> EXTRACTED TEXT

-- Opening Marker --

If a large number of interactions influence the affinity of the NTD, individual mutations should have relatively small effects. To further test the assumptions of our model, we also evaluated double mutants of the above residues. The affinities of the tested double mutants were lower than the affinities of the respective single mutants, further supporting the predictions of our model.

The results described above are consistent with prior mutagenesis data obtained for beta- and gammacoronavirus NTDs. In IBV, residues equivalent to positions 61, 63, and 77 in NL63 were experimentally demonstrated to participate in the nucleic acid interaction (37), and the residue equivalent to position 61 is involved in nucleic acid binding by OC43 (38). Further, residues at positions equivalent to positions 59 and 75 (39), and 77 of NL63 (33), are important for nucleic acid binding by MHV. Structural analysis of OC43 NTD complexes with nucleotides and mutagenesis data (35) revealed the importance of residues equivalent to positions 75, 77, and 116 of NL63. Collectively, the close agreement of mutagenesis data obtained for NTDs from different coronaviruses suggests that despite their marked differences in primary structure, the overall modes of alpha-, beta-, and gammacoronavirus NTD binding to nucleic acid are comparable.

-- Closing Marker --

> DATASET SECTION
-- Opening Marker --

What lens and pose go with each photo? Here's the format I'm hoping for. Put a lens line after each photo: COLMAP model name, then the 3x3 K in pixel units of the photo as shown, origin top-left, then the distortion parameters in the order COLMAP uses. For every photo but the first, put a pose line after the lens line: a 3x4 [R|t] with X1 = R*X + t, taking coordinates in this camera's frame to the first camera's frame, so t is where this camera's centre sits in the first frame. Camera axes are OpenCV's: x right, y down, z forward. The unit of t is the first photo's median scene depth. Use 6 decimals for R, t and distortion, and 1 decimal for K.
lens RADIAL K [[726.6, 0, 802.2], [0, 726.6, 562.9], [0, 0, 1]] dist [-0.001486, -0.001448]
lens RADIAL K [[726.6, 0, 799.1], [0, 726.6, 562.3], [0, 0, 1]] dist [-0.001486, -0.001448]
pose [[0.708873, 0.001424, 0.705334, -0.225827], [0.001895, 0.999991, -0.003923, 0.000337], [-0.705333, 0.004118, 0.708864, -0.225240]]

-- Closing Marker --

> PROBLEM
Could you write the next part of the excerpt on how coronavirus NTDs bind nucleic acid, the text placed before the data, beginning after its last sentence?

> WRITTEN RESPONSE
Although our model depicts how nucleic acid interacts with the NTD, the overall interaction of N protein with nucleic acid is likely to be much more complex. Along these lines, previous work showed that intrinsically disordered regions within N protein and its CTD significantly contribute to affinity. We have not systematically studied these phenomena, but we did observe that N protein copurifies with nucleic acid that is hard to remove, in contrast to the NTD, from which nucleic acid easily dissociates during purification (data not shown). Moreover, the disordered and ordered regions are involved in self-assembly of the N protein/RNA complex into higher-order quaternary structures, which cannot be accounted for by our characterization of isolated domains. Although the entire interaction remains poorly understood, several explanatory models have been proposed. For a recent review, we direct the reader to the comprehensive work of Chang and collaborators (31).

Crystal structure of the CTD of HCoV-NL63 nucleocapsid protein.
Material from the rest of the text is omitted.